Not that Sniper Elite 4 is perfect. The game has some AI woes, mostly due to stealth game tropes. You’d think when dead Nazis started turning up all over a secret base the commanders might call for backup or something—or at least stay on alert for more than thirty seconds. I wish there was more penalty to being sloppy.
The story also suffers from the B-game feel. It’s predictable, even aside from the standard “American kills Nazis” historical aspects, which obviously you know the outcome of. And that would be fine too, except the voice acting is all over the place. Some characters, like protagonist Karl Fairburne, give pretty convincing performances, but any character with an accent or any character who needs to show more emotion than “Stone Cold Killer Guy” comes off a bit melodramatic and hammy.
You’re here to shoot fascists though, right? Spoiler: You’ll do a lot of that.
With the game shuttling you from one killing field to the next, it quickly becomes apparent there’s not much more to the game than shooting dudes in the head (or the bollocks, if you prefer). You'll find wide open maps and beautiful areas, but aside from a smattering of collectible letters there’s nothing much to see except more Nazis and more ammo. I wish there were more reasons to explore this world.
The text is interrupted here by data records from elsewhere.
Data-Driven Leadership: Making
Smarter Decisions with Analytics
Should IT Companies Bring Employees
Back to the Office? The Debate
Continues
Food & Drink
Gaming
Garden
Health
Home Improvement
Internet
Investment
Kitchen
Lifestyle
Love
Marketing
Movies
And the stealth systems, while improved, are still fairly limited. There’s lots of hiding in foliage, lots of jumping out and popping people in the head. Prior to release, the developers were happy to talk about the game’s Assassin’s Creed-esque platforming, but it’s more like Prince of Persia or even The Witcher 3—there’s a clear delineation between where you can and cannot climb.
Climbable? Some pipes, chains, and a few ledges. But most of the game is still out of reach, and as a result there aren’t nearly as many paths through (for instance) a city block as you might expect. You’re at the mercy of the devs whether you can clamber on a roof for a better vantage point or whether you’re stuck on the ground. Most of the time it’s the latter.
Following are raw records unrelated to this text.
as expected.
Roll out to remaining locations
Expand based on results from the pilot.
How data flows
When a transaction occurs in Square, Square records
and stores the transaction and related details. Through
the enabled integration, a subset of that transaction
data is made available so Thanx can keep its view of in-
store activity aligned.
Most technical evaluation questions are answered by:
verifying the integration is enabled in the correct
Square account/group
Still, there’s certainly more verticality to Sniper Elite 4 than its predecessors, along with tons of alternate paths—caves, bunkers, and entire sections you can skirt past without firing a shot. Want to kill your target from across the map, having never stepped foot inside his mansion? Yeah, you can do it. Or you can get up close and personal, taking him out with a knife to the brain stem.
It’s an altogether more freeform experience, and the step Sniper Elite needed to take to grow into its ambitions. This time around the ultraviolent killcams feel more like an out-of-place reminder of where the series came from than a herald of its future. That sort of gimmick, while still silly and fun in its own right, isn’t something Sniper Elite needs to rely on anymore. The game's legitimately good fun.
Bottom line
To quote my own preview one more time: It’s easy for me to poke fun at Sniper Elite. The series is built around a silly gimmick, and makes no secret of that fact—every kill is a chance to revel in your prowess, to admire every exploding eyeball and shattered skull fragment as it flies through the air. Paired with unimpressive dialogue and paper-thin characters, it’d be easy to write the series off.
But I wouldn’t. Not anymore, at least. While not as creative or as varied as some of its stealth peers, Sniper Elite 4 nevertheless reveals a series with serious ambitions, one that’s growing by leaps and bounds. It’s a good ol’ Nazi-killing time and an amazing evolution—one I hope continues with the next outing.